Monday, 25 November 2024

Obasanjo, The Burden Of Insincerity

Recently, at an event to commemorate 50 years of the declaration of Biafra, it was widely reported that former President Olusegun Obasanjo suggested that the agitators for the sovereign state of Biafra deserves to be understood through a process of negotiation. We are certain that some discerning Nigerians were startled that he, in particular, made such a suggestion that admits that the Igbo, as a nation, have been pushed to the periphery in the scheme of things in the country. Coming from Obasanjo, a rabid hater of the Igbo except when he wants to use them for a specific purpose, that call should be taken with a pinch of salt because it is lacking in sincerity.

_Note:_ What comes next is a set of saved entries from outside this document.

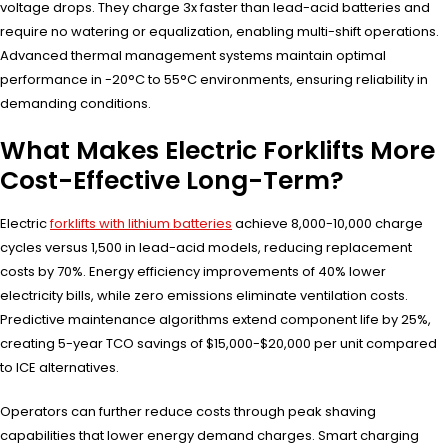
voltage drops. They charge 3x faster than lead-acid batteries and
require no watering or equalization, enabling multi-shift operations.
Advanced thermal management systems maintain optimal
performance in -20°C to 55°C environments, ensuring reliability in
demanding conditions.
What Makes Electric Forklifts More
Cost-Effective Long-Term?
Electric
forklifts with lithium batteries
achieve 8,000-10,000 charge
cycles versus 1,500 in lead-acid models, reducing replacement
costs by 70%. Energy efficiency improvements of 40% lower
electricity bills, while zero emissions eliminate ventilation costs.
Predictive maintenance algorithms extend component life by 25%,
creating 5-year TCO savings of $15,000-$20,000 per unit compared
to ICE alternatives.
Operators can further reduce costs through peak shaving
capabilities that lower energy demand charges. Smart charging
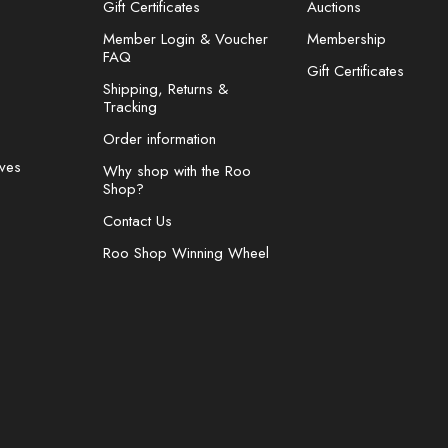
Gift Certificates
Auctions
Member Login & Voucher
Membership
FAQ
Gift Certificates
Shipping, Returns &
Tracking
Order information
ves
Why shop with the Roo
Shop?
Contact Us
Roo Shop Winning Wheel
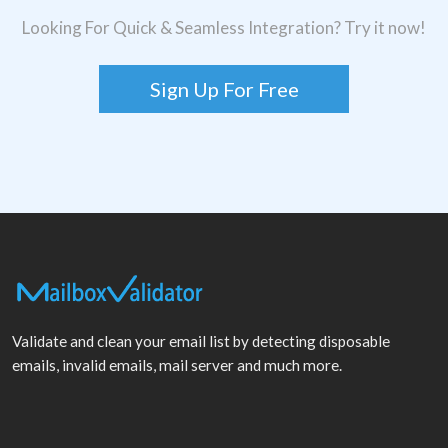
Looking For Quick & Seamless Integration? Try it now!
Sign Up For Free
Validate and clean your email list by detecting disposable
emails, invalid emails, mail server and much more.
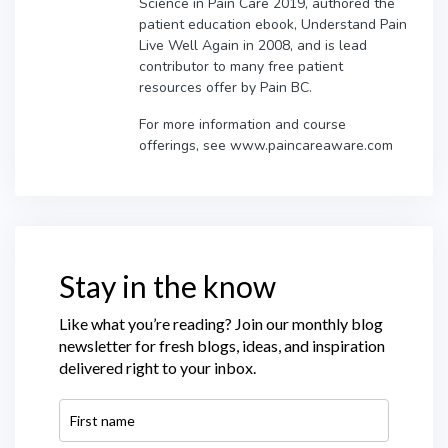
Science in Pain Care 2019, authored the
patient education ebook, Understand Pain
Live Well Again in 2008, and is lead
contributor to many free patient
resources offer by Pain BC.
For more information and course
offerings, see www.paincareaware.com
Stay in the know
Like what you’re reading? Join our monthly blog
newsletter for fresh blogs, ideas, and inspiration
delivered right to your inbox.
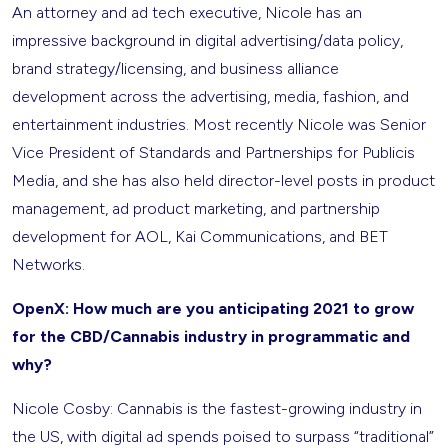
An attorney and ad tech executive, Nicole has an
impressive background in digital advertising/data policy,
brand strategy/licensing, and business alliance
development across the advertising, media, fashion, and
entertainment industries. Most recently Nicole was Senior
Vice President of Standards and Partnerships for Publicis
Media, and she has also held director-level posts in product
management, ad product marketing, and partnership
development for AOL, Kai Communications, and BET
Networks.
OpenX: How much are you anticipating 2021 to grow
for the CBD/Cannabis industry in programmatic and
why?
Nicole Cosby: Cannabis is the fastest-growing industry in
the US, with digital ad spends poised to surpass “traditional”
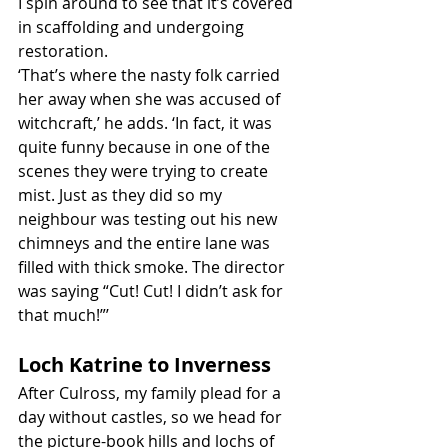
I spin around to see that it’s covered 
in scaffolding and undergoing 
restoration.
‘That’s where the nasty folk carried 
her away when she was accused of 
witchcraft,’ he adds. ‘In fact, it was 
quite funny because in one of the 
scenes they were trying to create 
mist. Just as they did so my 
neighbour was testing out his new 
chimneys and the entire lane was 
filled with thick smoke. The director 
was saying “Cut! Cut! I didn’t ask for 
that much!”’
Loch Katrine to Inverness
After Culross, my family plead for a 
day without castles, so we head for 
the picture-book hills and lochs of 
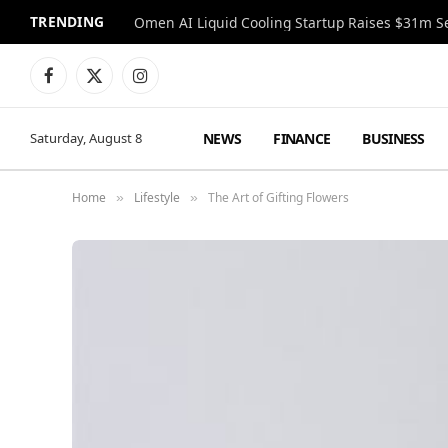
TRENDING
Facebook
X
Instagram
(Twitter)
NEWS
FINANCE
BUSINESS
Saturday, August 8
Home
Lifestyle
The Art of Gifting Flowers
»
»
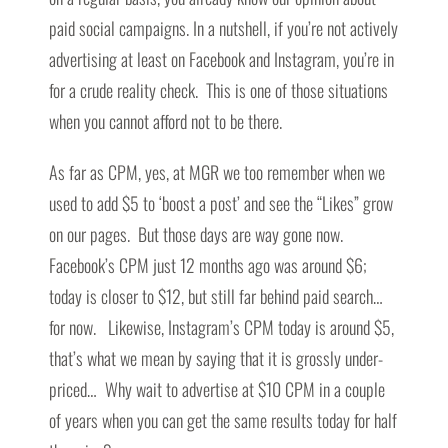
paid social campaigns. In a nutshell, if you’re not actively
advertising at least on Facebook and Instagram, you’re in
for a crude reality check. This is one of those situations
when you cannot afford not to be there.
As far as CPM, yes, at MGR we too remember when we
used to add $5 to ‘boost a post’ and see the “Likes” grow
on our pages. But those days are way gone now.
Facebook’s CPM just 12 months ago was around $6;
today is closer to $12, but still far behind paid search…
for now. Likewise, Instagram’s CPM today is around $5,
that’s what we mean by saying that it is grossly under-
priced… Why wait to advertise at $10 CPM in a couple
of years when you can get the same results today for half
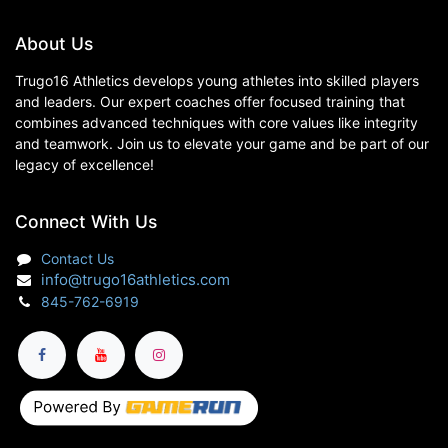
About Us
Trugo16 Athletics develops young athletes into skilled players
and leaders. Our expert coaches offer focused training that
combines advanced techniques with core values like integrity
and teamwork. Join us to elevate your game and be part of our
legacy of excellence!
Connect With Us
Contact Us
info@trugo16athletics.com
845-762-6919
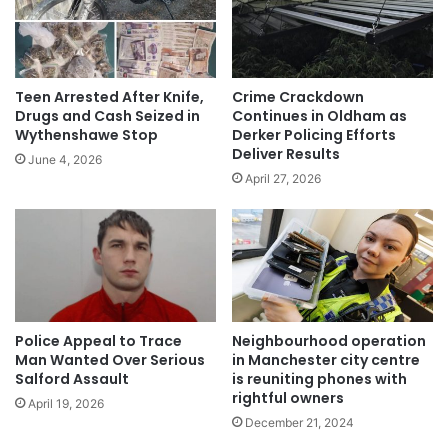
Teen Arrested After Knife,
Crime Crackdown
Drugs and Cash Seized in
Continues in Oldham as
Wythenshawe Stop
Derker Policing Efforts
Deliver Results
June 4, 2026
April 27, 2026
Police Appeal to Trace
Neighbourhood operation
Man Wanted Over Serious
in Manchester city centre
Salford Assault
is reuniting phones with
rightful owners
April 19, 2026
December 21, 2024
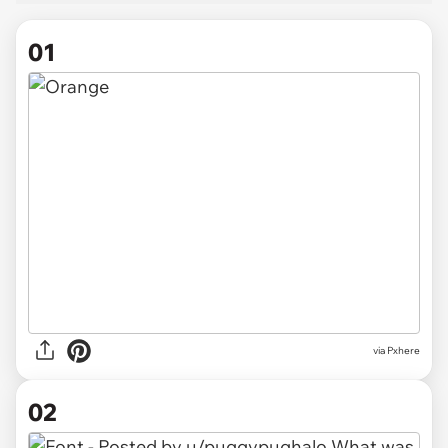
01
via
Pxhere
02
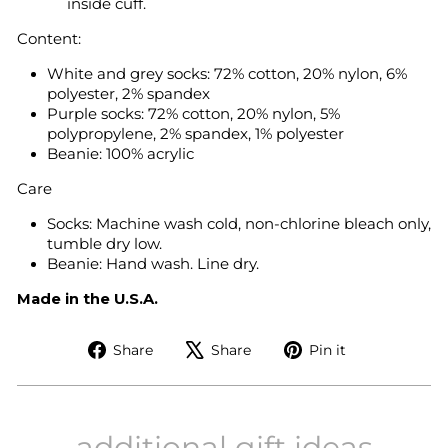
inside cuff.
Content:
White and grey socks: 72% cotton, 20% nylon, 6%
polyester, 2% spandex
Purple socks: 72% cotton, 20% nylon, 5%
polypropylene, 2% spandex, 1% polyester
Beanie: 100% acrylic
Care
Socks: Machine wash cold, non-chlorine bleach only,
tumble dry low.
Beanie: Hand wash. Line dry.
Made in the U.S.A.
Share
Tweet
Pin
Share
Share
Pin it
on
on
on
Facebook
X
Pinterest
additional gift ideas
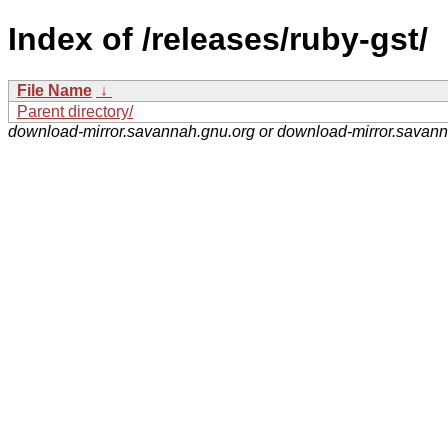
Index of /releases/ruby-gst/
File Name
↓
Parent directory/
download-mirror.savannah.gnu.org or download-mirror.savan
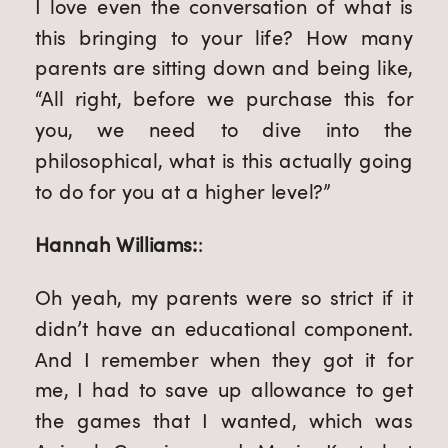
I love even the conversation of what is
this bringing to your life? How many
parents are sitting down and being like,
“All right, before we purchase this for
you, we need to dive into the
philosophical, what is this actually going
to do for you at a higher level?”
Hannah Williams:
:
Oh yeah, my parents were so strict if it
didn’t have an educational component.
And I remember when they got it for
me, I had to save up allowance to get
the games that I wanted, which was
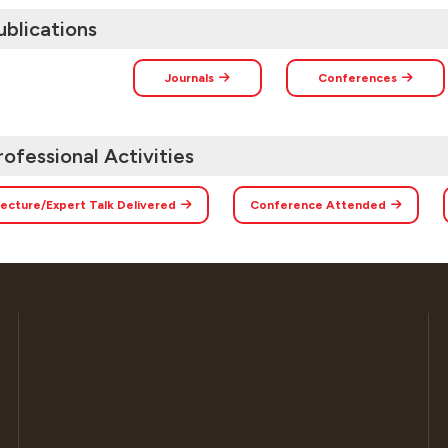
ublications
Journals
Conferences
rofessional Activities
ecture/Expert Talk Delivered
Conference Attended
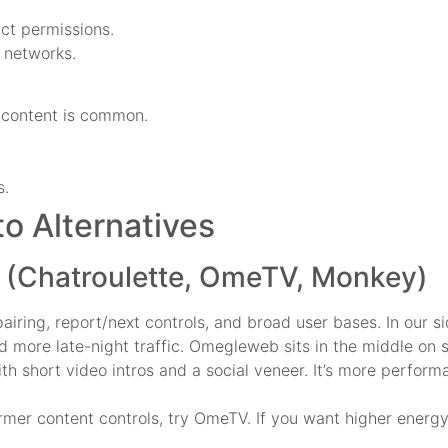
act permissions.
d networks.
 content is common.
s.
 Alternatives
 (Chatroulette, OmeTV, Monkey)
airing, report/next controls, and broad user bases. In our 
had more late-night traffic. Omegleweb sits in the middle o
 short video intros and a social veneer. It’s more performa
firmer content controls, try OmeTV. If you want higher energ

With that call, Obasanjo  was likely doing either of two things or both. One, he might have been playing to the gallery with the pretentious intent to make the Igbo believe that he has suddenly become a champion of their cause. Or two, he could, belatedly, have decided to purge himself of decades old ill-feelings against a people. Either way, he has a burden of insincerity to bear. Otherwise, why didn’t he take that line of action when he was in a position to do so?

He likened the agitations of the pro-Biafra movement to the naggings of a disgruntled, disaffected, love – starved house wife who expects to be petted or massaged to assuage her anxieties. That was a wrong, inappropriate and therefore unacceptable comparison that still puts across his mischievous perception of the Igbo as a people – a people who should be grateful that they are still accepted as Nigerians at all and, should they continue to bellyache, they could do their worst and leave. He said so himself in that same report. He was quoted rightly. The Biafran agitation is more serious than he is trying to make it seem. It is a quest for natural justice, equity, good conscience and fair play. The Igbo are clamouring for a more equitable participation in the Nigerian project. That is why they are peaceful about it. They are not demanding for anything that is not theirs by right. They are not demanding for a special treatment over and above what is reasonably accruable to them as Nigerians. They are not demanding to be given other groups’ serving of the national cake. All they want is to be treated as bona fide citizens with equal rights and privileges as provided for in the nation’s constitution. They live in fear in parts of Nigeria as they are made targets of attacks, vandalism and killings. They want that to stop. They expect their voice to be heard at the topmost level of national decision-making. That is fair enough. They do not expect to be invited to a roundtable to negotiate their citizenship in the Nigerian State as Obasanjo is suggesting. That is slavish and, in their opinion, the highest dramatisation of their marginalisation because no other ethnic group is subjected to such insult and humiliation. They are not foreigners domiciled in Nigeria. They are full-blooded Nigerians by birth and heritage as at 1914 when the entity we call Nigeria came into existence.

With a population size of over 50 million, the Igbo, as a major ethnic group, compares favourably with the other two- the Hausa/Fulani and the Yoruba. Yet, in the distribution of national resources, minority groups fair better. Check the number of states and local governments in the South East, home of the Igbo, for example. And these are the bases for the sharing of accruals to the Federation Account. Because they have access to the least share of the nation’s resource, they are inevitably underdeveloped and consequently itinerant, like migrant workers in search of greener pasture elsewhere outside Igboland. The Igbo want that important issue addressed.

When eminent Nigerians like former President Goodluck Jonathan and former Vice President Atiku Abubakar talk about restructuring and true federalism those are the kind issues they have in mind. In our view, it is an incontrovertible fact that the Igbo have a greater stake in Nigeria today than most. Should the nation disintegrate, God forbid, and it becomes: To your tents Oh! Israel, the Igbo will be the greatest losers. In other words, they have every good reason to insist on the sanctity of Nigeria’s territorial integrity but on the basis of mutual respect that accommodates every ones hopes and aspirations. The Igbo have a saying that negotiated peace never lasts. Obasanjo, by calling the Biafran agitators to the discussion table, is seeking for peace. The Igbo,  we dare say, want justice. Under normal circumstances, that is not too much to ask for.